**Extracted text**

_ _ _ _ _ _ _

[tahoe-dev] What's the state of the art in digital signatures? Re: What's the state of the art in factorization?

yu xue xueyu7452 at gmail.com
Thu Apr 29 22:57:39 PDT 2010


I stumbled upon a special digital signature scheme which is based on
Mandelbrot and Julia Fractal Sets[1]. The author claimed that it has
advantage of shorter key size and better performace etc than RSA/DSA.
However, it seems that sender and receiver both need to generate pub/private
key... I am not sure whether this can be allowed.

In addition, I don't know whether the network coding-related digital
signature is benefit, such as [2,3]. It seems that this kind of signature is
still based on discrete log problem such as CDH assumptions....

Just a *half thought* consideration:), thanks..

Regards
  Yu Xue


Reference:
[1] A new digital scheme based on Mandelbrot and Julia Fractal Sets
http://www.scipub.org/fulltext/ajas/ajas411848-856.pdf
[2] Signing a Linear Subspace:Signature Schemes for Network Coding
http://crypto.stanford.edu/~dabo/abstracts/netcode.html
[3] http://eprint.iacr.org/2009/569
2010/4/29 Zooko O'Whielacronx <zookog at gmail.com>

> On Thu, Apr 22, 2010 at 12:40 PM, Jonathan Katz <jkatz at cs.umd.edu> wrote:
> > On Thu, 22 Apr 2010, Zooko O'Whielacronx wrote:
> >
> >> Unless I misunderstand, if you read someone's plaintext without having
> >> the private key then you have proven that P=NP!
>> > The paper you cite reduces security to a hard-on-average problem, whereas
> > all that P \neq NP guarantees is hardness in the worst case.
>
> I see. I did misunderstand. So although cracking the Lyubashevsky,
> Palacio, Segev encryption scheme [1] doesn't mean that you've proven
> P=NP, because NP is about worst-case rather than average-case, it
> *does* mean that you've solved the subset sum problem for a random
> instance. If you can do that for all keys that people use in real life
> then you can solve the subset sum problem for almost all random
> instances, which seems like it would still be a breakthrough in
> complexity theory. If you can do it for only a few keys then this
> means that the Lyubashevsky, Palacio, Segev scheme is susceptible to
> "weak keys".
>
> Is that right?

_ _ _ _ _ _ _

**Your goal**
Write out the part of the mailing-list post on digital signatures starting with "yu xue xueyu7452" and going on through "etc than RSA/DSA.".

_ _ _ _ _ _ _

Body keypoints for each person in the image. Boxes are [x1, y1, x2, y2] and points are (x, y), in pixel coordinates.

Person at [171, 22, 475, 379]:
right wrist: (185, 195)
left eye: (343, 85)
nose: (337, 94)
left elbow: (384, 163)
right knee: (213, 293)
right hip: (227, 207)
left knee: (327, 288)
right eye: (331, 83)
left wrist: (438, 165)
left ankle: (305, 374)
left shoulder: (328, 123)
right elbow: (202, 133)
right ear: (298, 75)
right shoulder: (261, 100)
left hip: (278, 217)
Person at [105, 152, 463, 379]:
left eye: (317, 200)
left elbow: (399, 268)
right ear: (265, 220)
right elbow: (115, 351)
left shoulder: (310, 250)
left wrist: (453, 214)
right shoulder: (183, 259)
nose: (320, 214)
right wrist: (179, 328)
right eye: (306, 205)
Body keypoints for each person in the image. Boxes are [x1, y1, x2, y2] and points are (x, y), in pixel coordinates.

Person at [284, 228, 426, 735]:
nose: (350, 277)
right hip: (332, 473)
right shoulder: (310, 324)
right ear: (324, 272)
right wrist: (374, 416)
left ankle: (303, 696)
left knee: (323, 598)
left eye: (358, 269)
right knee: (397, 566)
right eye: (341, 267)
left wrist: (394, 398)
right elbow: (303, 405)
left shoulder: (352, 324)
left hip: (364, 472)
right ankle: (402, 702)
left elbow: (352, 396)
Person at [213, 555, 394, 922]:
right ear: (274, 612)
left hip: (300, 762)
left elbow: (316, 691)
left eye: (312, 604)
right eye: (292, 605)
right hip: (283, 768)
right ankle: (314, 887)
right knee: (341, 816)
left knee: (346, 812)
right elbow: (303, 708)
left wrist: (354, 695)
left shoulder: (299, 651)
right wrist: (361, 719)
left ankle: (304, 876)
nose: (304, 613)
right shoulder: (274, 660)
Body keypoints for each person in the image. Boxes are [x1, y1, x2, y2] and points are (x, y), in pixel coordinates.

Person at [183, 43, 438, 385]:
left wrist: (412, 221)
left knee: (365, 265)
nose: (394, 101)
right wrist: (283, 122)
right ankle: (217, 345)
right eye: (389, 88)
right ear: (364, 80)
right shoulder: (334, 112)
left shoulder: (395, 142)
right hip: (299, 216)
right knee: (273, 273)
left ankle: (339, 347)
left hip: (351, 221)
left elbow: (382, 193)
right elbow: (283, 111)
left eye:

_ _ _ _ _ _ _

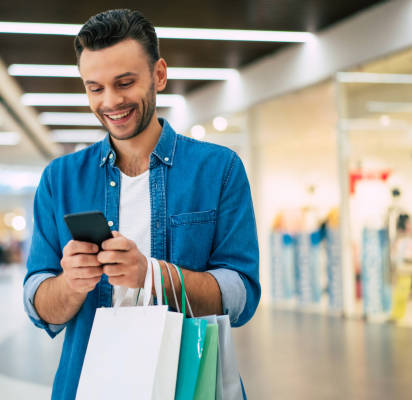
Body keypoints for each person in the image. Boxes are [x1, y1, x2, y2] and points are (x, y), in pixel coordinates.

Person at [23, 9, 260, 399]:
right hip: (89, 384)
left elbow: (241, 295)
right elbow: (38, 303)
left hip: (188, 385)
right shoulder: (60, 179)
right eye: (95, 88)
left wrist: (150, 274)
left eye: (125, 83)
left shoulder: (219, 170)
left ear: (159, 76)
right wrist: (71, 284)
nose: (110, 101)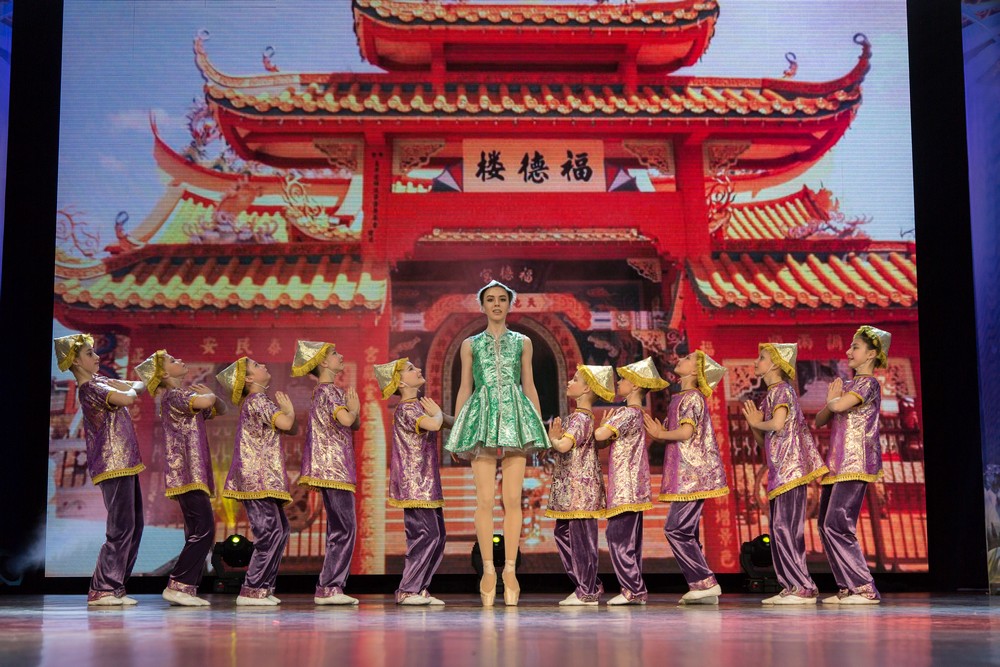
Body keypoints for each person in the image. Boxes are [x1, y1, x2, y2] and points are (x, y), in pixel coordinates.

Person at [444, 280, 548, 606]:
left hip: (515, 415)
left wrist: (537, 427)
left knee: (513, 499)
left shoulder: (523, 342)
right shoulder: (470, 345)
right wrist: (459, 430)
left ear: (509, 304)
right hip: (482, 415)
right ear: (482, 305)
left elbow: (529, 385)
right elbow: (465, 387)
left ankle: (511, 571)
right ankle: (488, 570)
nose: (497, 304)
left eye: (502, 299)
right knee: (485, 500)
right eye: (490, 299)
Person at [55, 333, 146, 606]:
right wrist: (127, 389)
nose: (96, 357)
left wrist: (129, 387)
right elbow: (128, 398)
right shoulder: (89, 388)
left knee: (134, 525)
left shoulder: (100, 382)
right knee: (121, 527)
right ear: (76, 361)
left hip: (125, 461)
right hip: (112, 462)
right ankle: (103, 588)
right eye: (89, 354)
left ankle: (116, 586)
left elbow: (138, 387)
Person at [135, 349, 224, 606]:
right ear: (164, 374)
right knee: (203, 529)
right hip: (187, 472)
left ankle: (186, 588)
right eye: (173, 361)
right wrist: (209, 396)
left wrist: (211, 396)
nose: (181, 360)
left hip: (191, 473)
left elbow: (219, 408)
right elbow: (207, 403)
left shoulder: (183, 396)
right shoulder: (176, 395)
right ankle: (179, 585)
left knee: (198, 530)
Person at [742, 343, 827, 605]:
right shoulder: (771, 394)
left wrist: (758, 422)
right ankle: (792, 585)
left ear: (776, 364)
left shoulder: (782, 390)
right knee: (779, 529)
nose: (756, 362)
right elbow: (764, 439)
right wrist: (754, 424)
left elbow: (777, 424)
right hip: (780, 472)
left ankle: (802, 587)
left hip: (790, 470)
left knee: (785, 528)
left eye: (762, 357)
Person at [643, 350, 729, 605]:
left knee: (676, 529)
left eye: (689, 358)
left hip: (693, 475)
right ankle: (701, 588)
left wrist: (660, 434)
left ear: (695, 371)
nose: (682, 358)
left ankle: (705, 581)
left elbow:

_ _ _ _ _ _ _

**Solution to this exercise**
yu xue xueyu7452 at gmail.com
Thu Apr 29 22:57:39 PDT 2010


I stumbled upon a special digital signature scheme which is based on
Mandelbrot and Julia Fractal Sets[1]. The author claimed that it has
advantage of shorter key size and better performace etc than RSA/DSA.